Importa, no presente momento económico, assegurar o equilíbrio financeiro dos contratos públicos, pois apenas por esta via os operadores económicos que contratam com a Administração Pública terão condições para garantir o respetivo cumprimento. Para que tal aconteça é necessário estarem reunidas, pelo menos, três condições objetivas: (i) haver dinheiro; (ii) haver procedimentos adequados de reposição do equilíbrio financeiro (de que a revisão de preços é apenas uma das modalidades possíveis), e (iii) haver celeridade na concretização da reposição do equilíbrio financeiro.

Se a iniciativa legislativa subjacente ao DL 36/2022 é louvável, é essencial operacionalizar o que falta para que a finalidade deste diploma seja exequível em tempo útil relativamente ao leque de contratos que o mesmo abrange e, a este respeito, designadamente no que se refere aos contratos públicos de prestação de serviços é ainda necessária uma intervenção do Governo para que tal efeito seja atingido. Existem hoje centenas de empresas em dificuldades, designadamente de tesouraria, que necessitam de ver assegurado com urgência o equilíbrio financeiro dos seus contratos públicos, pelo que é imperioso que sejam implementadas as condições e os mecanismos que permitam concretizar esse equilíbrio.

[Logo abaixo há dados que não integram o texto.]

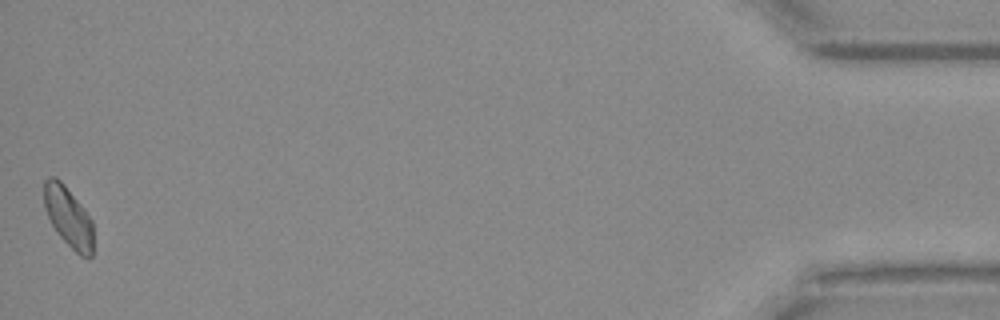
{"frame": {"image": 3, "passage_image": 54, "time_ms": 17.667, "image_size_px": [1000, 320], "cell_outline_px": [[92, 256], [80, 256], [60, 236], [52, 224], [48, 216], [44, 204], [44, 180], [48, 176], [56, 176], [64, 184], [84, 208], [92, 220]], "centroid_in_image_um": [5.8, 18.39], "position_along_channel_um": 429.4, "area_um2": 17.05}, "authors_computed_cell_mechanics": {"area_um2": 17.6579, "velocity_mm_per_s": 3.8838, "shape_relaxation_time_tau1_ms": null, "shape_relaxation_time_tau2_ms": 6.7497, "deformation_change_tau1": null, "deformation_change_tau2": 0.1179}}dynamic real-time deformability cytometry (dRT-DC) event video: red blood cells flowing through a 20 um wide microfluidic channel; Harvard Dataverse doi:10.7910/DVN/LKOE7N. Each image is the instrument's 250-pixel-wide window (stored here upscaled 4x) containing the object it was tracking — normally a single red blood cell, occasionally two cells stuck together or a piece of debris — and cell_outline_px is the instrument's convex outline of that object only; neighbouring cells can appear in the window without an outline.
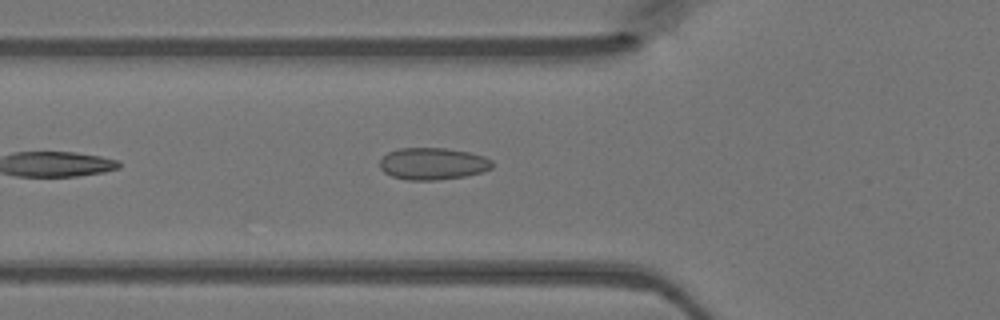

Com efeito, importa ter presente que atualmente a contratação pública nos diversos sectores de atividade económica (obras, saúde, ambiente, transportes, entre outros) está marcada por contratos financeiramente muito apertados para os operadores económicos, em resultado do mecanismo do preço-base e do efeito da concorrência, não deixando, na generalidade dos casos, margem para acomodar os efeitos financeiros decorrente do período que estamos a atravessar. Se o DL 36/2022 vem permitir, nos procedimentos em curso, a adjudicação acima do preço-base, este mecanismo não funciona nos contratos já em curso, aos quais cabe, pois, atender de forma prioritária.